**Task brief:** Transcribe exactly the lines that fall between the one holding "right hip: (314, 336, -8)" and the one holding "right elbow: (552, 262, -23)", inclusive, from the entries below.

**Listed records:**
Segment Open

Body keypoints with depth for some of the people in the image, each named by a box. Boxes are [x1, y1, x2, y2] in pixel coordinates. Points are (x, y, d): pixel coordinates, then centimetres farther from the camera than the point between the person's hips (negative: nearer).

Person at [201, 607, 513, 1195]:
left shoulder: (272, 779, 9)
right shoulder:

Segment Closed
Segment Open

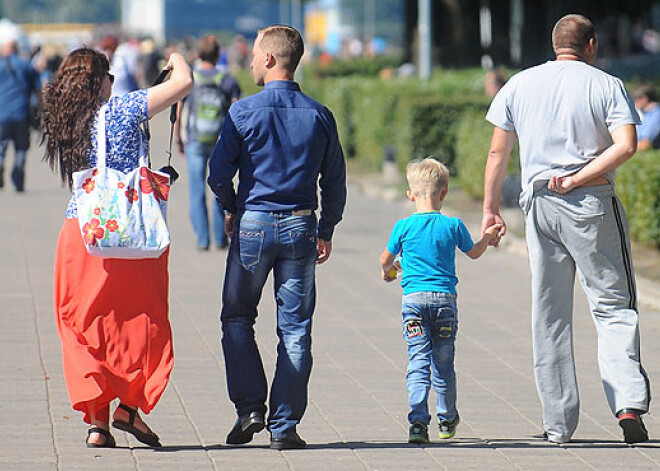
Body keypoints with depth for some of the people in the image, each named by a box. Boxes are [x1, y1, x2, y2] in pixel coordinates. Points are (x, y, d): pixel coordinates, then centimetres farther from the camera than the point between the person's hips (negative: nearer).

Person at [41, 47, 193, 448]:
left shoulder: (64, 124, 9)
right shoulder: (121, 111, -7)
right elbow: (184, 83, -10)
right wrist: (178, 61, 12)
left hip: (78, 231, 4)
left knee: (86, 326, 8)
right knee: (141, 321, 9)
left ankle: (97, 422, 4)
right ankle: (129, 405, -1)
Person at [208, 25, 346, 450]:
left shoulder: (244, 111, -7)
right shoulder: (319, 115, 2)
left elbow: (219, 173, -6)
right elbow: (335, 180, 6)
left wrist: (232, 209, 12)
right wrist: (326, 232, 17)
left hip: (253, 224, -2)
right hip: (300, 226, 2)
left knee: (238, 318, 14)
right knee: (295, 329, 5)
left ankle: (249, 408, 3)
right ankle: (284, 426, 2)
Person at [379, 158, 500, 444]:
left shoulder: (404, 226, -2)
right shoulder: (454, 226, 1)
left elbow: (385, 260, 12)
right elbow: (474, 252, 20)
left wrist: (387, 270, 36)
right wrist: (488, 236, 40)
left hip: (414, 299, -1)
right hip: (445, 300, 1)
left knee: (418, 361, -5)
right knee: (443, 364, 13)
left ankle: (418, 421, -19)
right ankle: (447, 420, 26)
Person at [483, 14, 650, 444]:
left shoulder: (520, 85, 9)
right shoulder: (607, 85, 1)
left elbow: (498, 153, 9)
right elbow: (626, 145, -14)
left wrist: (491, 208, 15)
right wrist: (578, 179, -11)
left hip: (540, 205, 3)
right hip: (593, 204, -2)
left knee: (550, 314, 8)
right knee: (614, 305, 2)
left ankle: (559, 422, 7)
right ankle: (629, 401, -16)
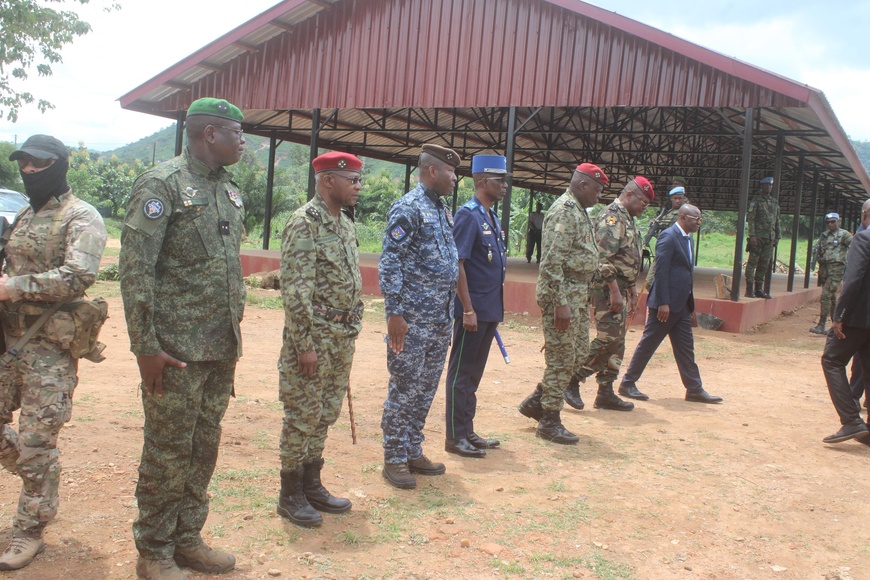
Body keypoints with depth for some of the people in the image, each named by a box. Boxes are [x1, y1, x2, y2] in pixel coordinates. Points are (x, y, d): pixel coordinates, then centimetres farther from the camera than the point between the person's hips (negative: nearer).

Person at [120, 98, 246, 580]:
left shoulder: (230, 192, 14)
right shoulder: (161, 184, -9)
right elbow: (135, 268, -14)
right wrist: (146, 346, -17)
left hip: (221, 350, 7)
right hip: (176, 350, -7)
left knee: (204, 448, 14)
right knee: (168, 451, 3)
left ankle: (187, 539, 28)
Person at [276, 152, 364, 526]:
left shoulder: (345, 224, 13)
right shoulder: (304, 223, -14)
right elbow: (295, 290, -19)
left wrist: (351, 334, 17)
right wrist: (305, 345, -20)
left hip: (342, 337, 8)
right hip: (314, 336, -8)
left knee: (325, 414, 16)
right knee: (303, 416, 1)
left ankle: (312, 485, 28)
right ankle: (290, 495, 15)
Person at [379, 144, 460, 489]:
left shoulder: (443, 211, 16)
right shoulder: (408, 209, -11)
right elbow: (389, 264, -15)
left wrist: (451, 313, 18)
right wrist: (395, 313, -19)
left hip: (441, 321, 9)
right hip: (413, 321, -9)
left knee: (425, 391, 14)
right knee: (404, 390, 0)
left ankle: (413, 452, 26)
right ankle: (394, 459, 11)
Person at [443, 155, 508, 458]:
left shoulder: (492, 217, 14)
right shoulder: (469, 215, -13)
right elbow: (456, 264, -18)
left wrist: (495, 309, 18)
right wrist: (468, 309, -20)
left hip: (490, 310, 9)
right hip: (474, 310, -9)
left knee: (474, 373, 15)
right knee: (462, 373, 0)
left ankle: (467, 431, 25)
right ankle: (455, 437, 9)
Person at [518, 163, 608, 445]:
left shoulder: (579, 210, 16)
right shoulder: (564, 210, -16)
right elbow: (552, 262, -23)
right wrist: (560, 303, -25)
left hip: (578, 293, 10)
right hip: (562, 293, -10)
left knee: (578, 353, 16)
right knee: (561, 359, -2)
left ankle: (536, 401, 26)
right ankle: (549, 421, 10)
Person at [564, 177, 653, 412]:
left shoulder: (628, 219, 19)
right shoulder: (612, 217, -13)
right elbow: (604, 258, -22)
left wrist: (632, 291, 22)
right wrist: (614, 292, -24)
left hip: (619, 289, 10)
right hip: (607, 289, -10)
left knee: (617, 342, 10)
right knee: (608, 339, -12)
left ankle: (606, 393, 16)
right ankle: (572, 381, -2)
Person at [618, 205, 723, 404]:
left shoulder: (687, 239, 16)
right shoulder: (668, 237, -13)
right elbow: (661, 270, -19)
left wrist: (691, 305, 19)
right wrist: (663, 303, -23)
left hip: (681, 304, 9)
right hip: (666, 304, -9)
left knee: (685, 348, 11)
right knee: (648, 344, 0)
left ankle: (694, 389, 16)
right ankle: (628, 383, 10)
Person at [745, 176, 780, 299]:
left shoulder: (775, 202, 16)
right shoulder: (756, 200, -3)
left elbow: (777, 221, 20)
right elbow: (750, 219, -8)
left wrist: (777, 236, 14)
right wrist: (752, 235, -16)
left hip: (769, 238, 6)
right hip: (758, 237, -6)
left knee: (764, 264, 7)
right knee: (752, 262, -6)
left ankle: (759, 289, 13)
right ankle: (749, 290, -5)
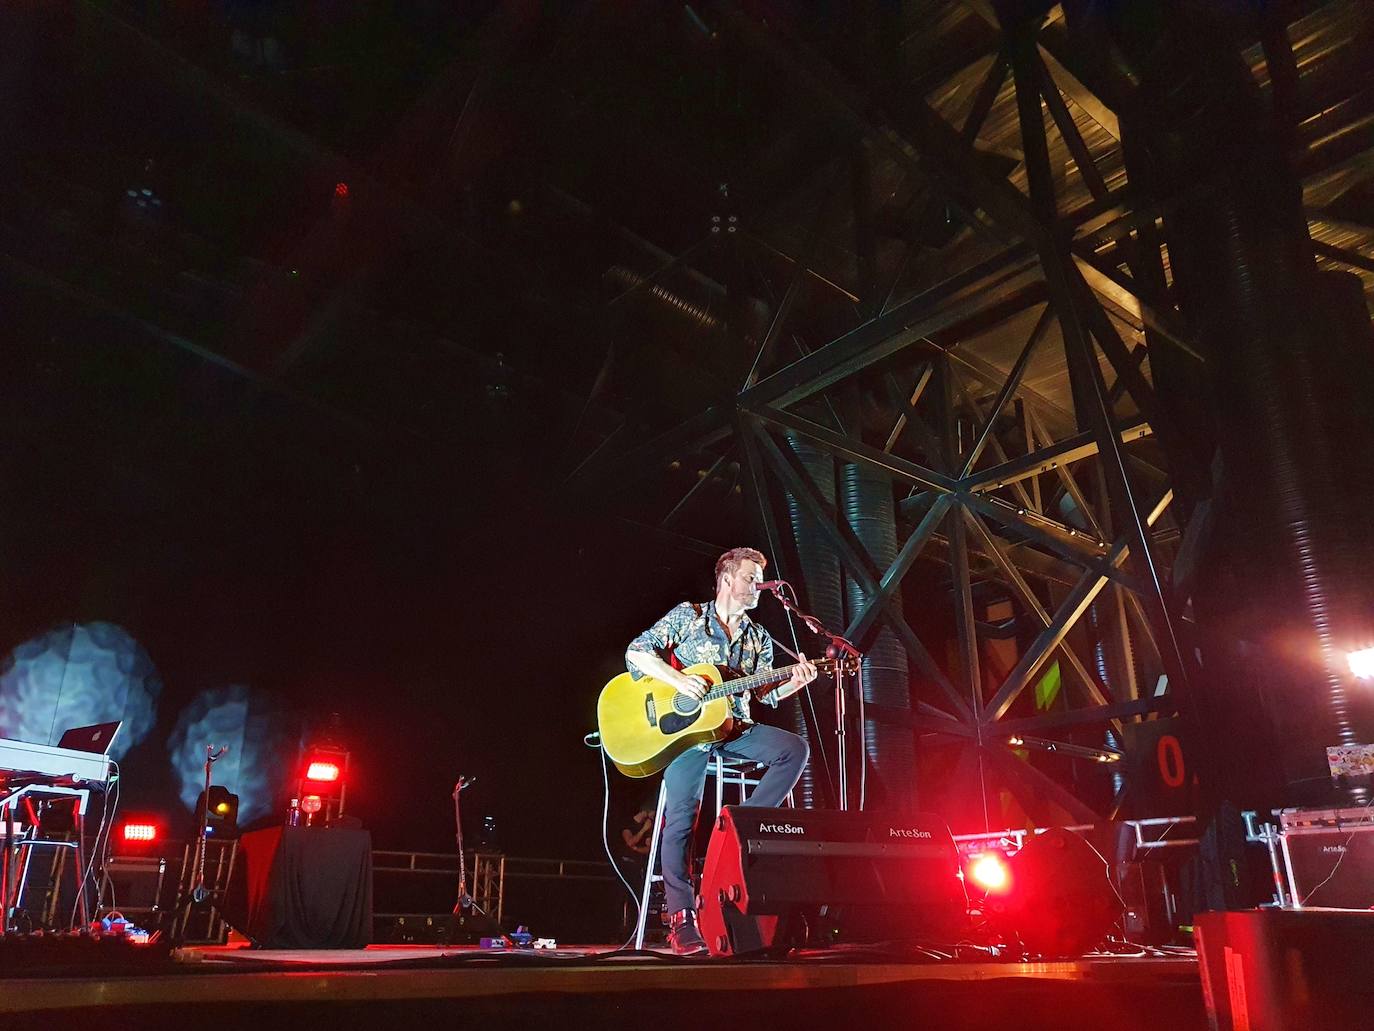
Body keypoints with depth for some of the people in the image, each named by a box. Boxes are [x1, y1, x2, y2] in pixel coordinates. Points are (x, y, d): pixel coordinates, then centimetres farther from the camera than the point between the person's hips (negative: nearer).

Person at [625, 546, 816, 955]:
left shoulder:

Segment Closed

**Response below:**
right hip: (314, 336, -8)
left knee: (325, 414, 16)
right knee: (303, 416, 1)
left ankle: (312, 485, 28)
right ankle: (290, 495, 15)
Person at [379, 144, 460, 489]:
left shoulder: (443, 211, 16)
right shoulder: (408, 209, -11)
right elbow: (389, 264, -15)
left wrist: (451, 313, 18)
right wrist: (395, 313, -19)
left hip: (441, 321, 9)
right hip: (413, 321, -9)
left knee: (425, 391, 14)
right knee: (404, 390, 0)
left ankle: (413, 452, 26)
right ankle: (394, 459, 11)
Person at [443, 155, 508, 458]:
left shoulder: (492, 217, 14)
right shoulder: (469, 215, -13)
right elbow: (456, 264, -18)
left wrist: (495, 309, 18)
right wrist: (468, 309, -20)
left hip: (490, 310, 9)
right hip: (474, 310, -9)
left knee: (474, 373, 15)
right knee: (462, 373, 0)
left ankle: (467, 431, 25)
right ankle: (455, 437, 9)
Person at [518, 163, 608, 445]:
left shoulder: (579, 210, 16)
right shoulder: (564, 210, -16)
right elbow: (552, 262, -23)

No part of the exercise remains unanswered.